Im Jahr 1983 wurde das Humane Immundefizienz-Virus (HIV) erstmals als Erreger der Immunschwächekrankheit Aids erkannt und beschrieben. Trotz erheblicher Fortschritte in Prävention, Diagnostik und Therapie ist die Epidemie noch längst nicht beendet.
AutorKontaktChristina Hohmann-Jeddi
Datum 30.11.2023  18:00 Uhr

1981 wurde die Immunschwächekrankheit Aids erstmals beschrieben. Zwei Jahre später, also vor 40 Jahren, entdeckten Professor Dr. Luc Montagnier und Professor Dr. Françoise Barré-­Sinoussi vom Institut Pasteur in Paris den verantwortlichen Erreger und veröffentlichten ihre Erkenntnisse im Fachjournal »Science« (DOI: 10.1126/science.6189183). Im Jahr 2008 erhielten die beiden den Nobelpreis für Medizin für ihre Entdeckung, die den Weg zu Diagnostik und Therapie der HIV-Infektion ebnete. Heute sind der Erreger, sein Übertragungsweg und die Vermehrung im Detail aufgeklärt und die Infektion ist therapierbar, aber die Epidemie ist noch lange nicht besiegt.

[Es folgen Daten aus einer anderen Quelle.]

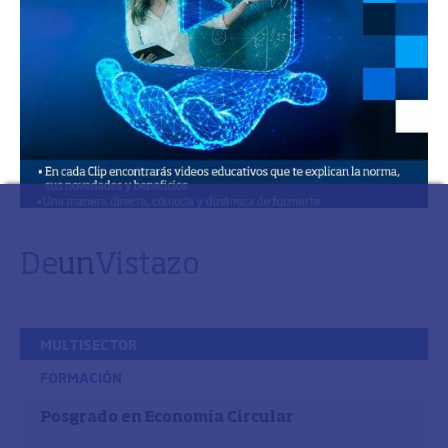
De
un
Vistazo
MULTISECTOR
FORMACIÓN
Posgrado en Economía Circular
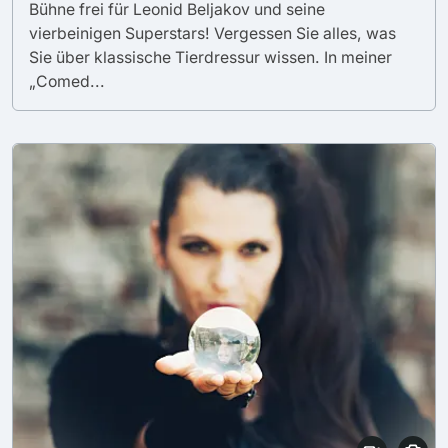
Bühne frei für Leonid Beljakov und seine
vierbeinigen Superstars! Vergessen Sie alles, was
Sie über klassische Tierdressur wissen. In meiner
„Comed...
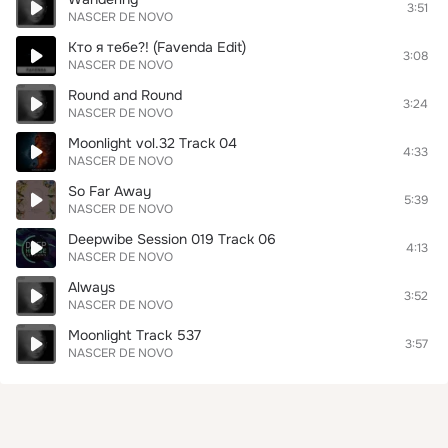
3:51
NASCER DE NOVO
Кто я тебе?! (Favenda Edit)
3:08
NASCER DE NOVO
Round and Round
3:24
NASCER DE NOVO
Moonlight vol.32 Track 04
4:33
NASCER DE NOVO
So Far Away
5:39
NASCER DE NOVO
Deepwibe Session 019 Track 06
4:13
NASCER DE NOVO
Always
3:52
NASCER DE NOVO
Moonlight Track 537
3:57
NASCER DE NOVO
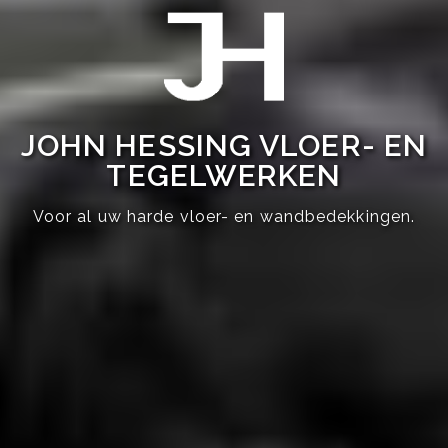
JOHN HESSING VLOER- EN
TEGELWERKEN
Voor al uw harde vloer- en wandbedekkingen.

Bei HIV handelt es sich um ein Retrovirus, das in den Wirtszellen sein RNA-Genom in DNA umschreibt und es dann im Wirtsgenom integriert (siehe Kasten). Das Jubiläum der Erstbeschreibung nimmt das Robert-Koch-Institut (RKI) zum Anlass, einen Überblick über die Aids-Epidemie in Deutschland zu geben. Der Erreger sei bereits Ende der 1970er-Jahre nach Deutschland gelangt, wie im Nachhinein festgestellt wurde. Stärker ausbreiten konnte sich das Virus dann Anfang der 1980er-Jahre, berichtet das RKI im »Epidemiologischen Bulletin« (47/2023).

HIV breitet sich aus

Häufig seien Hämophiliepatienten betroffen gewesen, weil diese meist mit Gerinnungsfaktorkonzentraten aus Blutspenden behandelt worden seien, die aus den USA stammten und nicht mit virusinaktivierenden Methoden behandelt worden seien. »Als es Mitte der 1980er-Jahre erstmals möglich wurde, auf das Vorhandensein einer HIV-Infektion zu testen, war die Mehrheit der westdeutschen Hämophiliepatienten bereits mit HIV infiziert«, so das RKI. Zudem breitete sich der Aids-Erreger unter Männern, die Sex mit Männern haben (MSM), und unter Drogenkonsumenten vor allem in Großstädten aus. Der Gipfel dieser ersten Infektionswelle in Deutschland wurde 1985 mit mehr als 5000 Neuinfektionen erreicht.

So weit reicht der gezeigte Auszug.